El mayor privilegio: no gozar de privilegio alguno
Recorría campos y pueblos invitando a la gente a amar más a Jesucristo, y
repetía siempre: 'El Amor no es amado". La gente le escuchaba con especial
cariño y se admiraba de lo mucho que sus palabras influían en los corazones
para entusiasmarlos por Cristo y su Verdad. Sus palabras eran reflejo de su
vida en imitación a Jesús, decía:
"El que ama verdaderamente a su enemigo no se apena de las injurias que
éste le provoca, sino que sufre por amor de Dios a causa del pecado que
arrastra el alma que lo ofendió. Y le manifiesta su amor con obras".

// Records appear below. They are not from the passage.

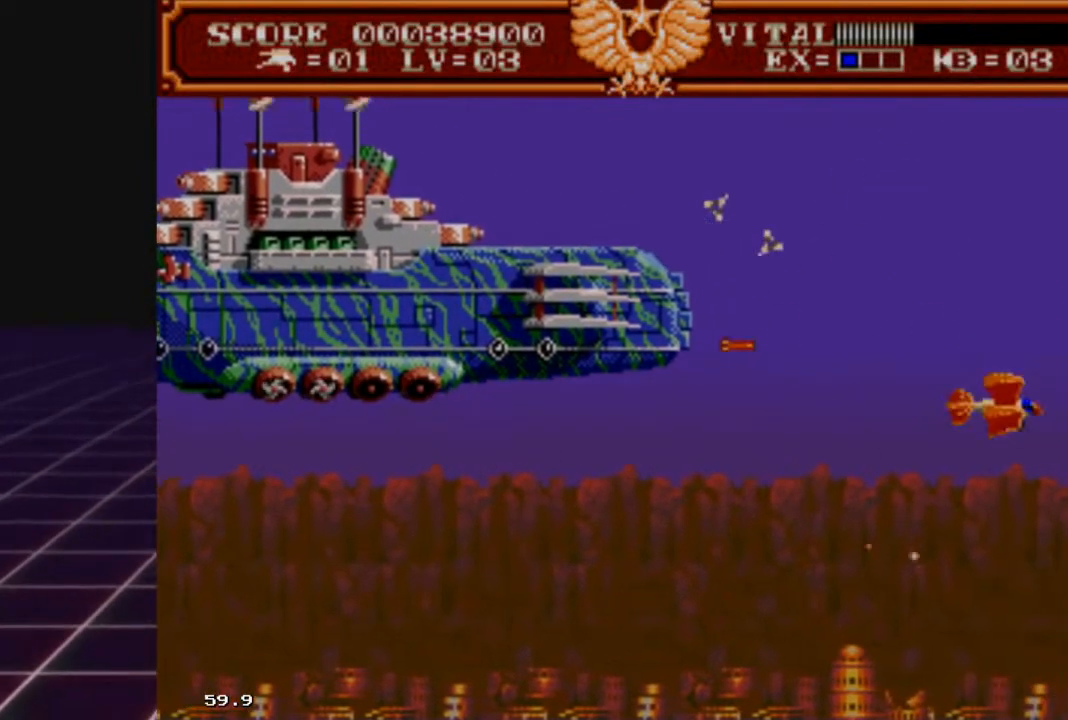
{"buttons": ["L2"], "left_stick": "down-right", "right_stick": "center", "events": [[33, "left_stick", "center"], [300, "left_stick", "down-left"], [400, "left_stick", "center"], [467, "left_stick", "down-right"]]}
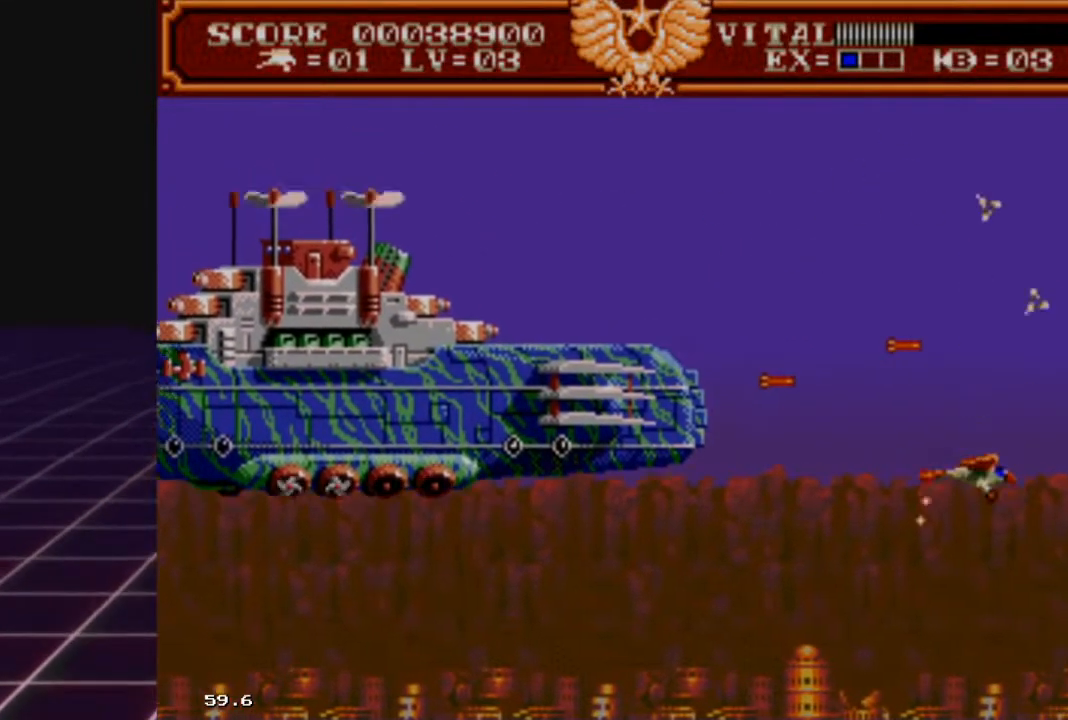
{"buttons": ["L2"], "left_stick": "center", "right_stick": "center", "events": [[133, "left_stick", "center"], [200, "left_stick", "down"], [333, "left_stick", "center"], [433, "left_stick", "down"], [500, "left_stick", "center"]]}
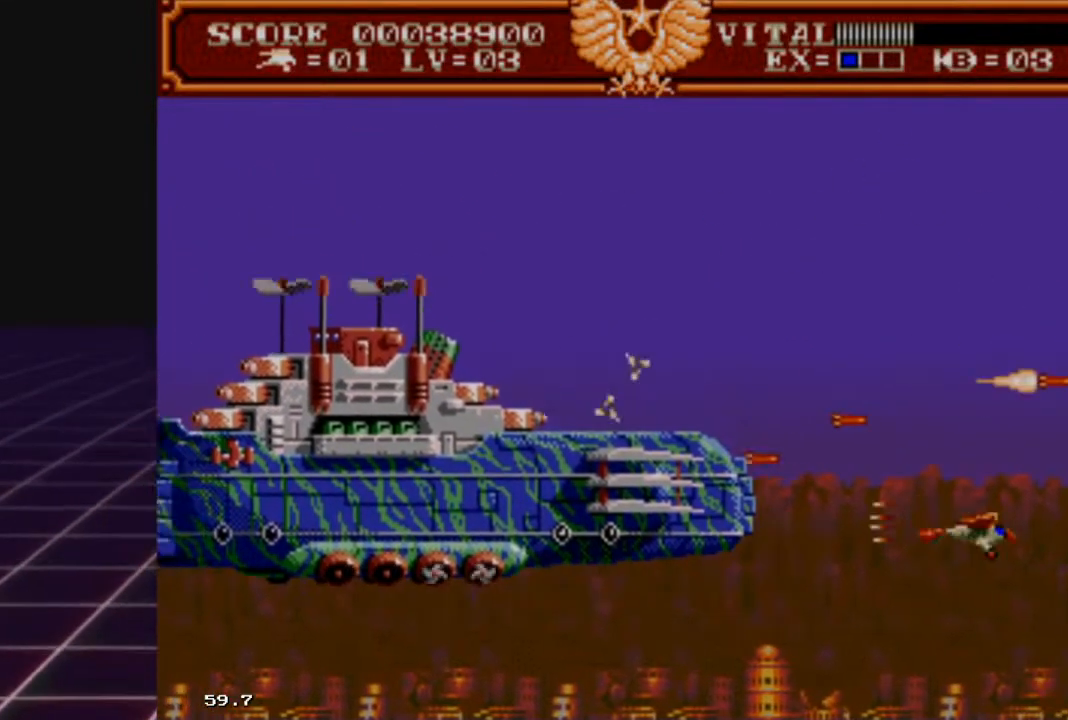
{"buttons": ["L2"], "left_stick": "center", "right_stick": "center", "events": [[100, "left_stick", "down"], [233, "left_stick", "center"], [300, "left_stick", "down"], [433, "left_stick", "center"]]}
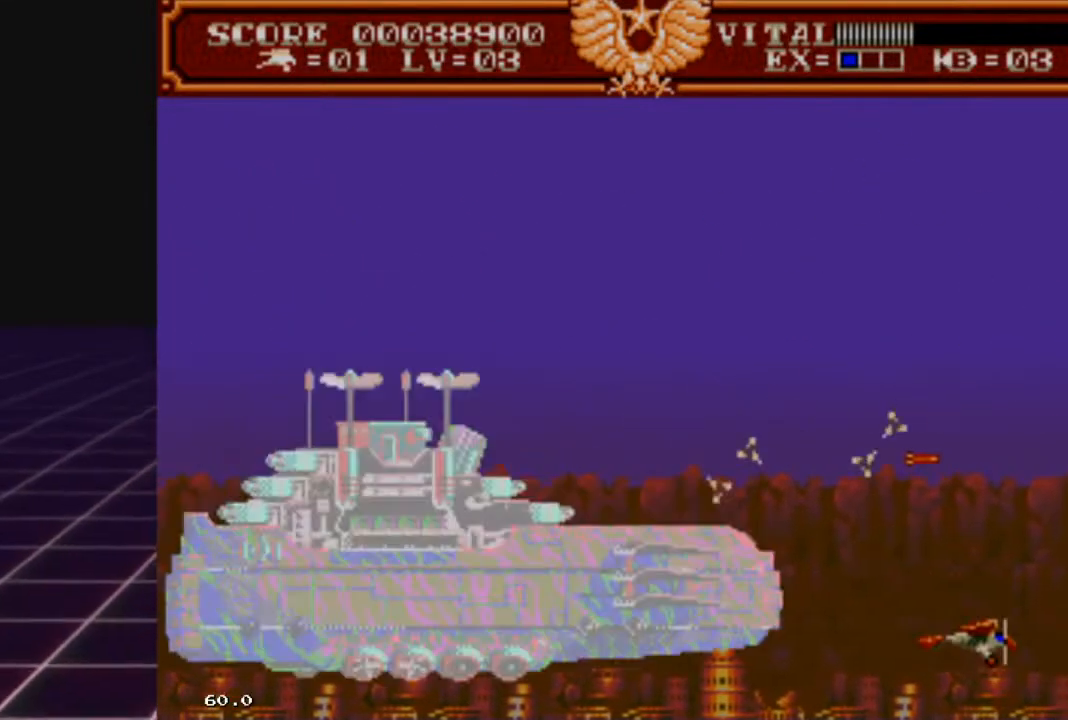
{"buttons": ["L2"], "left_stick": "center", "right_stick": "center", "events": [[33, "left_stick", "down"], [133, "left_stick", "center"], [333, "left_stick", "left"], [467, "left_stick", "center"]]}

A quienes le propusieron que pidiese al Papa permiso para que los frailes
pudiesen predicar en todas partes sin autorización del obispo, Francisco
repuso: "Cuando los obispos vean que vivís santamente y que no tenéis
intenciones de atentar contra su autoridad, serán los primeros en rogaros que
trabajéis por el bien de las almas que les han sido confiadas. Considerad como
el mayor de los privilegios el no gozar de privilegio alguno..." Al
terminar el capítulo, San Francisco envió a algunos frailes a la primera misión
entre los infieles de Túnez y Marruecos, y se reservó para sí la misión entre
los sarracenos de Egipto y Siria. En 1215, durante el Concilio de Letrán, el
Papa Inocencio III había predicado una nueva cruzada, pero tal cruzada se había
reducido simplemente a reforzar el Reino Latino de oriente. Francisco quería
blandir la espada de Dios.
San Francisco se fue a Tierra Santa a visitar en devota peregrinación los
Santos Lugares donde Jesús nació, vivió y murió: Belén, Nazaret, Jerusalén,
etc. En recuerdo de esta piadosa visita suya, los franciscanos están encargados
desde hace siglos de custodiar los Santos Lugares de Tierra Santa.
Misionero ante el Sultán
En junio de 1219, se embarcó en Ancona con 12 frailes. La nave los condujo
a Damieta, en la desembocadura del Nilo. Los cruzados habían puesto sitio a la
ciudad, y Francisco sufrió mucho al ver el egoísmo y las costumbres disolutas
de los soldados de la cruz. Consumido por el celo de la salvación de los
sarracenos, decidió pasar al campo del enemigo, por más que los cruzados le
dijeron que la cabeza de los cristianos estaba puesta a precio. Habiendo
conseguido la autorización del delegado pontificio, Francisco y el hermano
Iluminado se aproximaron al campo enemigo, gritando: "¡Sultán,
Sultán!". Cuando los condujeron a la presencia de Malek-al-Kamil,
Francisco declaró osadamente: "No son los hombres quienes me han enviado,
sino Dios todopoderoso.
Vengo a mostrarles, a ti y a tu pueblo, el camino de la salvación; vengo a
anunciarles las verdades del Evangelio". El Sultán quedó impresionado y
rogó a Francisco que permaneciese con él. El santo replicó: "Si tú y tu
pueblo estáis dispuestos a oír la palabra de Dios, con gusto me quedaré con
vosotros. Y si todavía vaciláis entre Cristo y Mahoma, manda encender una
hoguera; yo entraré en ella con vuestros sacerdotes y así veréis cuál es la
verdadera fe". El Sultán contestó que probablemente ninguno de los
sacerdotes querría meterse en la hoguera y que no podía someterlos a esa prueba
para no soliviantar al pueblo.
Cuentan que el Sultán llegó a decir: "Si todos los cristianos fueran como
él, entonces valdría la pena ser cristiano". Pero el Sultán,
Malek-al-Kamil, mandó a Francisco que volviese al campo de los cristianos.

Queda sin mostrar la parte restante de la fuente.